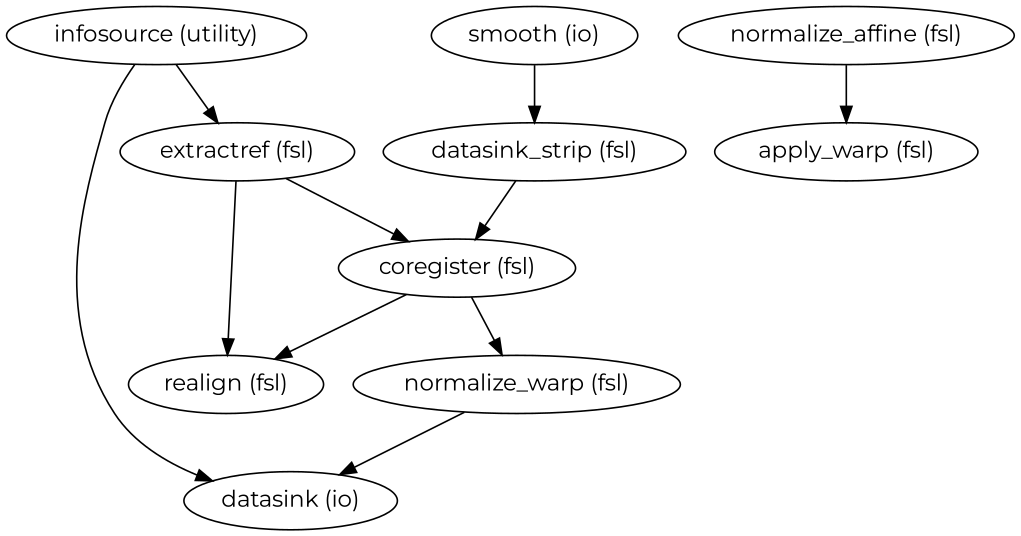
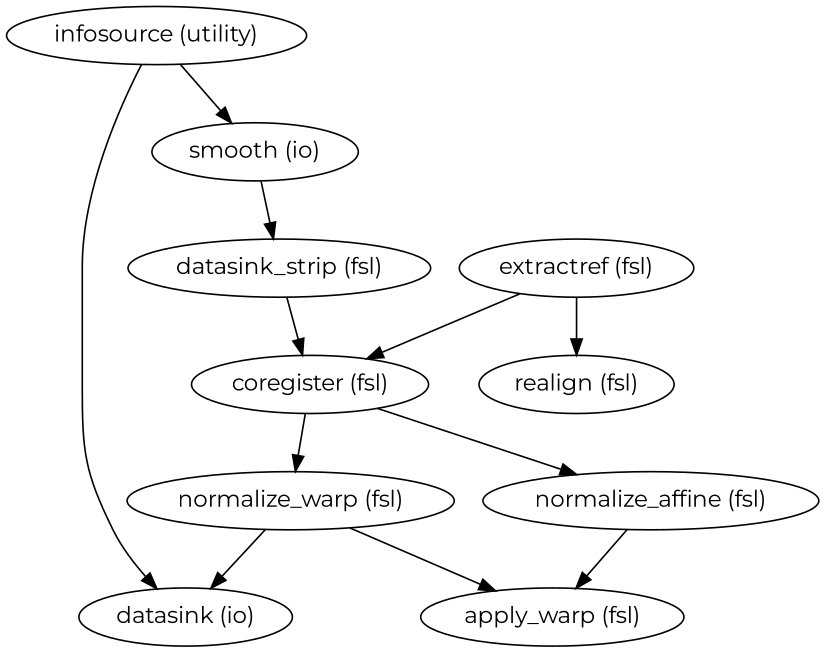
  strict digraph {
    fontname=Montserrat
    node [fontname=Montserrat]
    edge [fontname=Montserrat]
    n1 [label="datasink_strip (fsl)"]
    "coregister (fsl)"
    "normalize_warp (fsl)"
    "normalize_affine (fsl)"
    "apply_warp (fsl)"
    "datasink (io)"
    "infosource (utility)"
    n8 [label="smooth (io)"]
    "extractref (fsl)"
    "realign (fsl)"
    n1 -> "coregister (fsl)"
    "coregister (fsl)" -> "normalize_warp (fsl)"
-   "coregister (fsl)" -> "realign (fsl)"
+   "coregister (fsl)" -> "normalize_affine (fsl)"
+   "normalize_warp (fsl)" -> "apply_warp (fsl)"
    "normalize_warp (fsl)" -> "datasink (io)"
    "normalize_affine (fsl)" -> "apply_warp (fsl)"
    "infosource (utility)" -> "datasink (io)"
-   "infosource (utility)" -> "extractref (fsl)"
+   "infosource (utility)" -> n8
    n8 -> n1
    "extractref (fsl)" -> "coregister (fsl)"
    "extractref (fsl)" -> "realign (fsl)"
  }
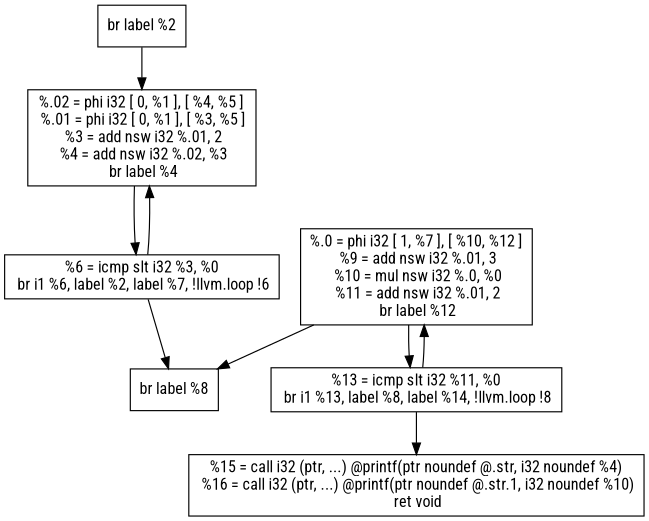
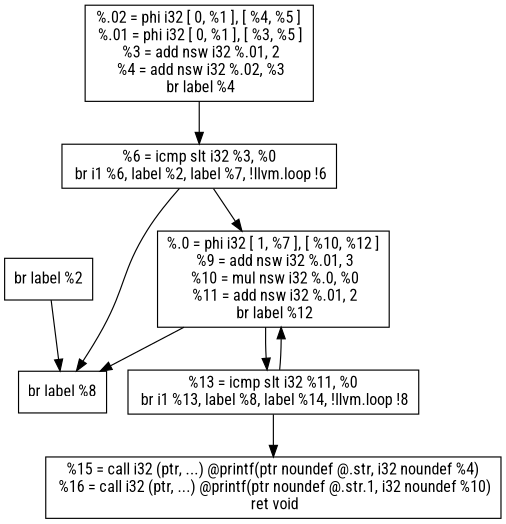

◆ Aufgabenbeschreibung ◆
Tausche in allen Datensätzen „Montserrat“ gegen „Helvetica“ aus und gib die Zeilen sonst unverändert wieder. Die Bilder lässt du in der Antwort weg.

◆ Endgültige Antwort ◆
  strict digraph {
    fontname=Helvetica
    node [fontname=Helvetica]
    edge [fontname=Helvetica]
    n1 [label="datasink_strip (fsl)"]
    "coregister (fsl)"
    "normalize_warp (fsl)"
    "normalize_affine (fsl)"
    "apply_warp (fsl)"
    "datasink (io)"
    "infosource (utility)"
    n8 [label="smooth (io)"]
    "extractref (fsl)"
    "realign (fsl)"
    n1 -> "coregister (fsl)"
    "coregister (fsl)" -> "normalize_warp (fsl)"
-   "coregister (fsl)" -> "realign (fsl)"
+   "coregister (fsl)" -> "normalize_affine (fsl)"
+   "normalize_warp (fsl)" -> "apply_warp (fsl)"
    "normalize_warp (fsl)" -> "datasink (io)"
    "normalize_affine (fsl)" -> "apply_warp (fsl)"
    "infosource (utility)" -> "datasink (io)"
-   "infosource (utility)" -> "extractref (fsl)"
+   "infosource (utility)" -> n8
    n8 -> n1
    "extractref (fsl)" -> "coregister (fsl)"
    "extractref (fsl)" -> "realign (fsl)"
  }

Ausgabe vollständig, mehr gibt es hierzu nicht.